Photo by Heather Middleton

Photo by Heather Middleton

By Joel Hall


With less than 700 square feet of storage space at its current public works building, much of Lake City's mechanical equipment is left outdoors to battle the elements. This week, city officials broke ground on a new public works building, which, when completed, will be nearly 10 times the size of its current facility.

On Tuesday, the Lake City City Council broke ground on a new, 6,250-square-foot public works building. The pre-engineered steel structure, scheduled to be completed in March, will serve as an addition to the current structure, located at 5535 North Parkway in Lake City.

Lake City SPLOST (Special Local Option Sales Tax) Project Manager Ron Gossett said the new building will be constructed at a cost of $552,866, using funds from the county's 2008 SPLOST. He said the new facility will have double the ceiling height of the old facility, and will include rooms for electrical and mechanical storage.

"The little one [the old building] sitting on the back part of the property is almost like a residential garage," Gossett said. "That was built sometime in the '80s. It wasn't big enough to pull a tractor in or park a dump truck or street sweeper ... It was only smaller equipment in there.

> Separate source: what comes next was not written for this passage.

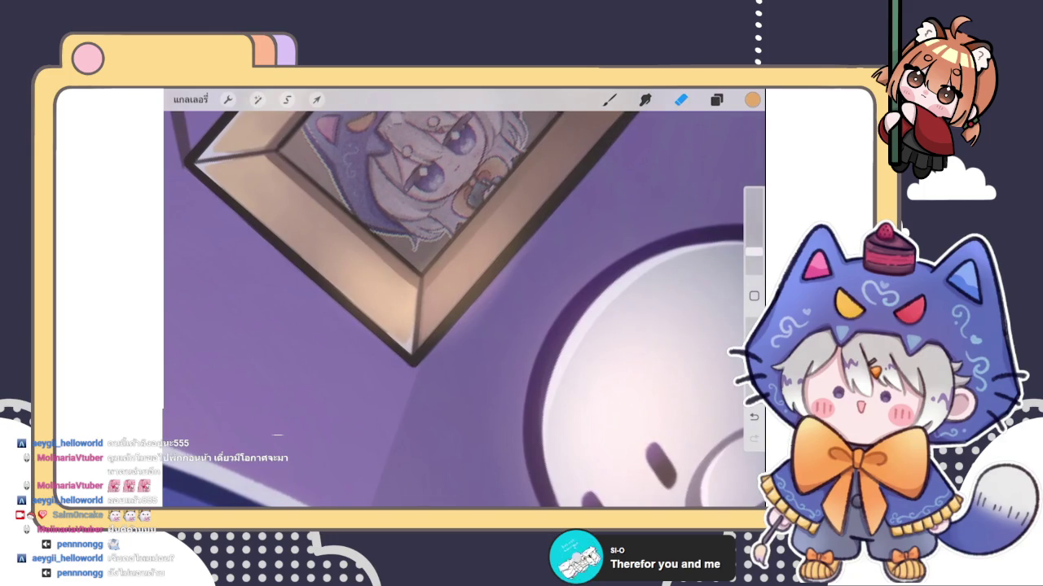
drag(754, 253, 754, 259)
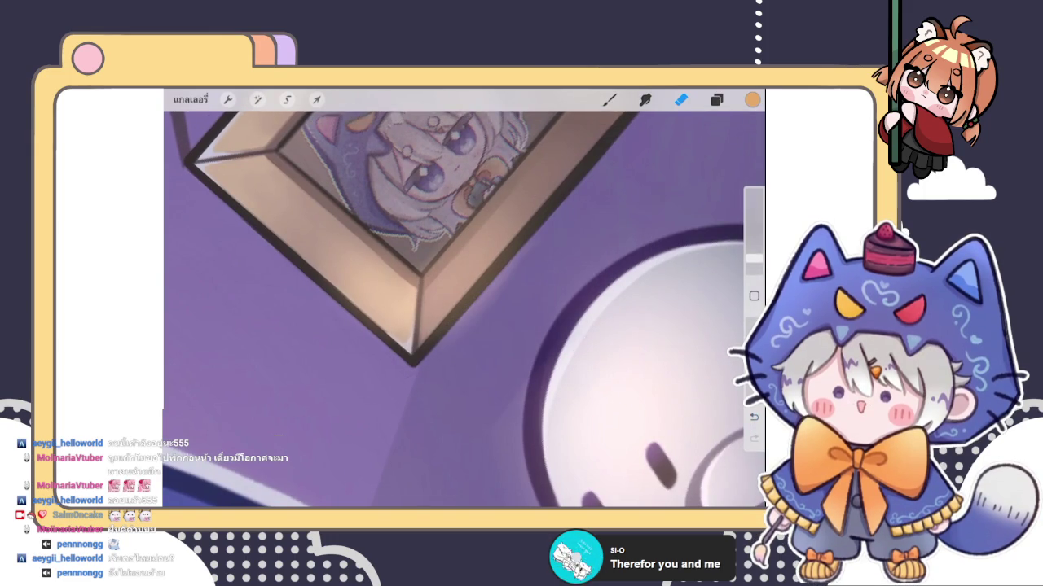
drag(753, 257, 753, 260)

"What they had was that all of their equipment was stored outdoors," he continued. "It just looked like an industrial area with everything outside. Getting everything inside will make it look less like an eyesore."

Gossett said the new facility will include brick veneer on the three sides facing the street, 16-foot-high ceilings, 14-foot-high bay doors, and enough storage room to accommodate the city's massive Christmas lighting display.

Lake City Mayor Willie Oswalt said the public works building is one of four SPLOST projects the city expects to complete, or begin construction on, within the next year, at a total cost of $6.3 million. Other city SPLOST projects include construction of the Lake City Nature Preserve, the restoration of Jester's Creek, and a new community center.

Oswalt said the new public works building will help the city become better stewards of its property.

"To get adequate equipment like we need to have, we just need more room," Oswalt said. "This equipment is too expensive to let it just sit outside. Ultimately, the citizens own all this equipment, so we want to give them their money's worth."

According to Gossett, all of the city's SPLOST projects are currently underway, with the exception of the community center. He said the city expects to begin construction of its new community center in early 2011.